No pudo sino recordar una frase: "el mundo es el que te cambia".

Se preguntó cómo le estaría yendo a Nathaniel, o a su hermano Harry, o a la pequeña Laura.

Pero entonces no pudo evitar volver a Rick y darse cuenta de cuánta pena y dolor había habido en esas últimas palabras que habían intercambiado; la negación, la lucha, la aceptación, la admisión.

Cada superviviente era una historia sufrida.

Quizá contra eso luchaba Nathaniel, quizá eso era lo que se expresaba en Laura y los otros niños de la granja.

Por un instante pudo ver la decisión y convicción que lo había llevado a establecer su pequeño mundo tras unos muros.

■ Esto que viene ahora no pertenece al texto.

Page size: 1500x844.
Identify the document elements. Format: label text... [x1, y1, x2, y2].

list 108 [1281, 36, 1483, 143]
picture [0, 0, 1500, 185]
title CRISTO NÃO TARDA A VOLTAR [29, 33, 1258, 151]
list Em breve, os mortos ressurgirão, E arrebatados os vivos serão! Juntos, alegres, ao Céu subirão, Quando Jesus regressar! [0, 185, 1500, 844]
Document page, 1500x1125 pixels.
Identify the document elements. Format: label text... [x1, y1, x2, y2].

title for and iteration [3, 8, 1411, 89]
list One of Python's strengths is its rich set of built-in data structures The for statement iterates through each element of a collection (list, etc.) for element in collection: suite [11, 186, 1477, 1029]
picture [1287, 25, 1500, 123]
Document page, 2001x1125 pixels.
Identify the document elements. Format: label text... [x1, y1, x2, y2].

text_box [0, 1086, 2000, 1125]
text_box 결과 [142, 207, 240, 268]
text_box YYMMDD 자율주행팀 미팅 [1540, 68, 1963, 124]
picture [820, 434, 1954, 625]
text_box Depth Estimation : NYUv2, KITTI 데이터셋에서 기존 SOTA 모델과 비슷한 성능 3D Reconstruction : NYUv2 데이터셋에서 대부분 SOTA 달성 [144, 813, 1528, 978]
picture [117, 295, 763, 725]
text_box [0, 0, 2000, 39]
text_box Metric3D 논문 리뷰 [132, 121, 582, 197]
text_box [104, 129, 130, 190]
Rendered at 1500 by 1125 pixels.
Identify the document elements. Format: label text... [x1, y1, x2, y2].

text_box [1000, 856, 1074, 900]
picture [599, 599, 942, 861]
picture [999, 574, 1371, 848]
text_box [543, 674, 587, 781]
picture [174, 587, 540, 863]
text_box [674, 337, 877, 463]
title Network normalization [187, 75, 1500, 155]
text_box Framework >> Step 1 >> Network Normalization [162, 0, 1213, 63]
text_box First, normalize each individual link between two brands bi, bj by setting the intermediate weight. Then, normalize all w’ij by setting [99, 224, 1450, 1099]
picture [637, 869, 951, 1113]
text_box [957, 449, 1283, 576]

Y los cazadores no habían sido jamás sino todo lo malo de ese mundo. No eran personas, no aceptaban emociones, no aceptaban excusas. Eran depredadores, en una cadena alimenticia. Eran animales sin respeto por la vida.

Y por primera vez vio el punto de Nathaniel; qué era realmente peor: el Cordyceps, o las mismas personas.

Pero no podía dudar, no después de todo por lo que había pasado. No cuando faltaba tan poco.

La razón por la que había dejado a Francis era porque justamente confiaba en la humanidad, confiaba en que aún quedaban personas ahí afuera a ser rescatadas de sus pesadillas cotidianas.

Y se preguntó si el cazador nato pensaba lo contrario, o simplemente no le importaba.

Por suerte era una mente en la cual no estaba.

No pudo sino recordar sus memorias.

El motivo de ser cazador cuando no lo eres, ¿bastaba perder todo en lo que creías?

Y lo peor es que para Mike habían dos opciones: o seguir en la misma situación, o estar muerto o encerrado.

Se preguntó qué era peor.

Sacó una fotografía tan antigua como ese mundo, una que nunca abandonaba, una que siempre había llevado consigo todo ese tiempo, y la volvió a mirar como antes; ahí aparecían ambos, con una sonrisa que entonces encontraba hasta exagerada.

Recordaba ese día tan cercano como lejano: su cumpleaños número trece.